§ Source extract:

/---

SEAWORLD VENICE by Florentina Holzinger
I started this piece wanting to discuss what is perhaps the most talked-about work of this year’s Biennale: SEAWORLD VENICE by Florentina Holzinger at the Austrian Pavilion. But I quickly realized that to do so, I would need to begin elsewhere, by approaching a simple yet overused sensation: provocation.
My issue with provocation begins far away. I remember watching a retrospective on the YBAs during my first year at university and feeling, above all, numb. I could sense that the works wanted something from me: shock, disturbance, some sort of overwhelming reaction. And it was precisely this underlying demand that unsettled me. Why, I found myself wondering, am I supposed to feel something? Simply because there is a dirty bed in front of me? Is that all it takes? Yawn. At the time, I explained this discomfort to myself as a matter of cultural distance - a gap between my own sensibility and the historical climate in which the YBAs emerged. Perhaps, I thought, their urgency belonged to another generation. But later this feeling deepened into something sharper.

\---

§ Set task:
Extend the essay on provocation and SEAWORLD VENICE above, picking up after its final sentence and keeping its first-person voice.

§ Collected data:

/---

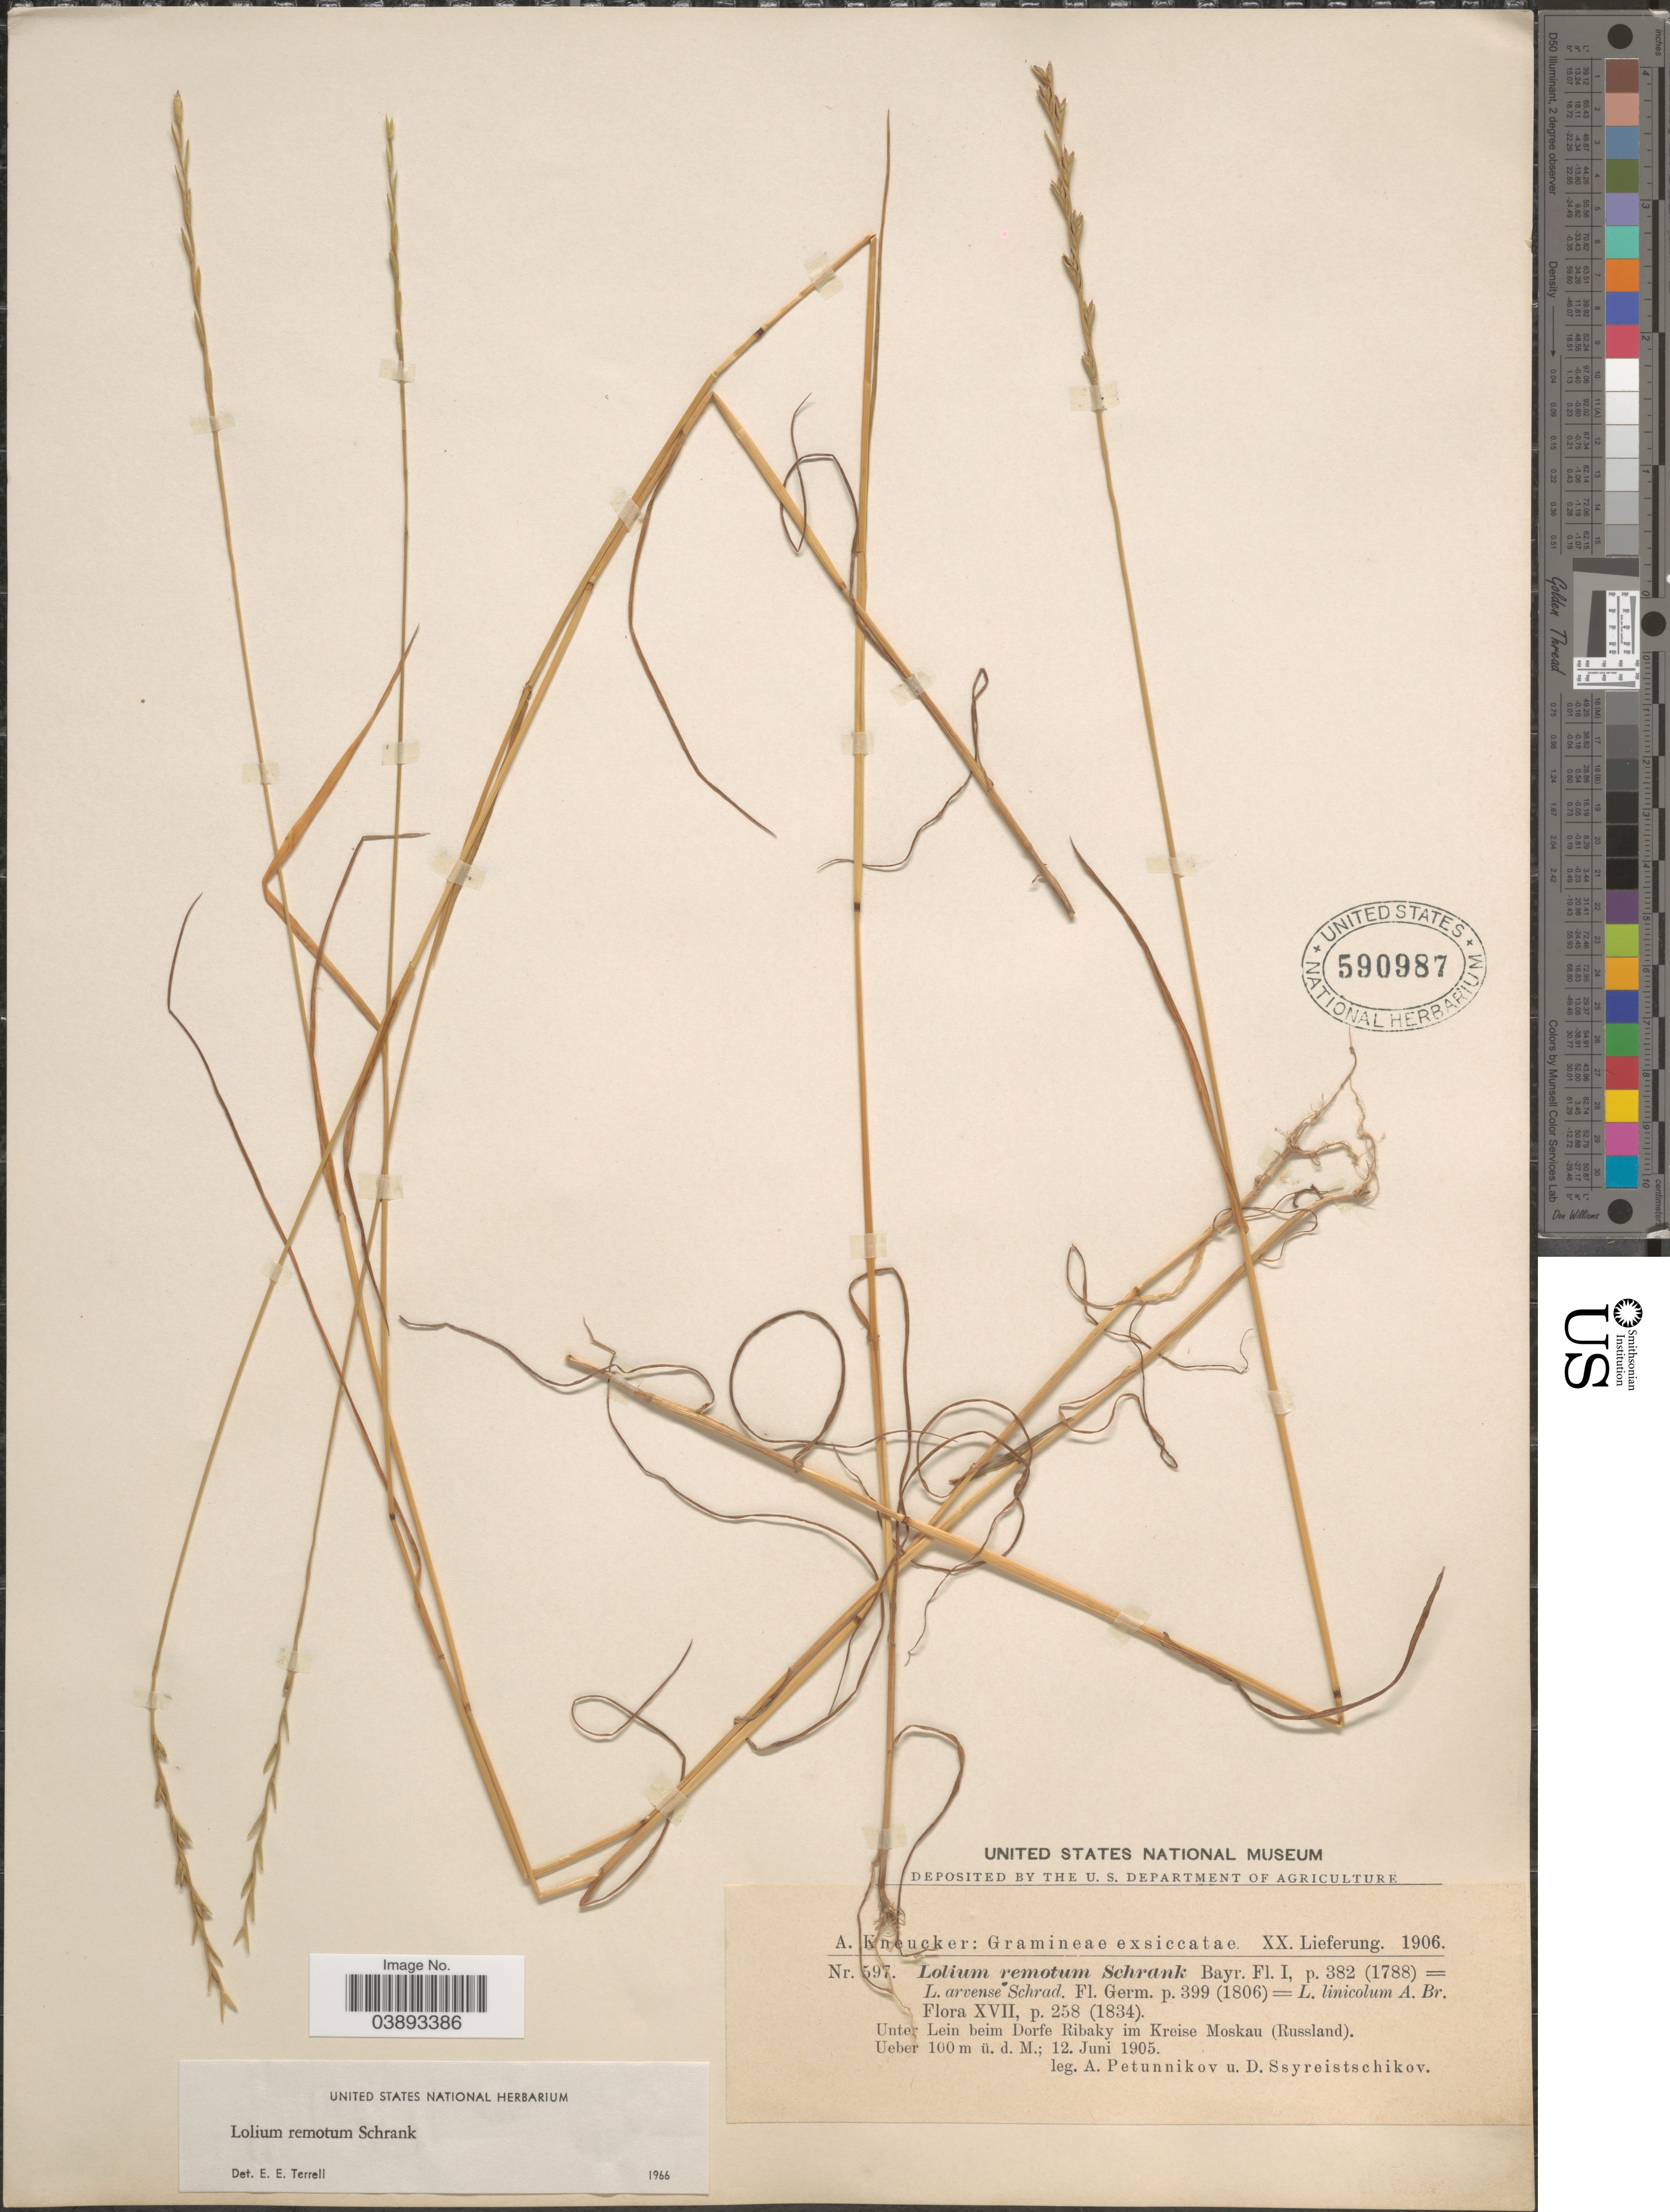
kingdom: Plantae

\---

§ Exercise answer:
A few years later, while working as gallery manager at Galerie Gabriel Rolt, we curated an exhibition by Jake and Dinos Chapman. Gigantic Ku Klux Klan figures in rainbow socks stared at me from across the office. Small watercolor paintings attributed to Adolf Hitler hung behind my desk. Crystal vitrines displayed piles of miniature cadavers; grotesque dioramas unfolded across the gallery space in scenes of calculated dystopia. Immersed in these works day after day, my initial boredom slowly transformed into irritation. What intensified this feeling even further was the public response: visitors entering in awe, taking photographs beside the pieces, delighting in their transgression. With each passing day, I felt my frustration mounting into a profound sense of disillusionment, against the works themselves, but also with the ritual surrounding them and the buy of enthusiasm from the public. What, exactly, was so compelling here? Was it the horror of the imagery? The flirtation with taboo? The performance of irreverence? Shock, scandal, provocation, amusement - all these reactions struck me as fundamentally fragile. Temporary. Volatile affects that evaporate almost immediately after leaving the exhibition space.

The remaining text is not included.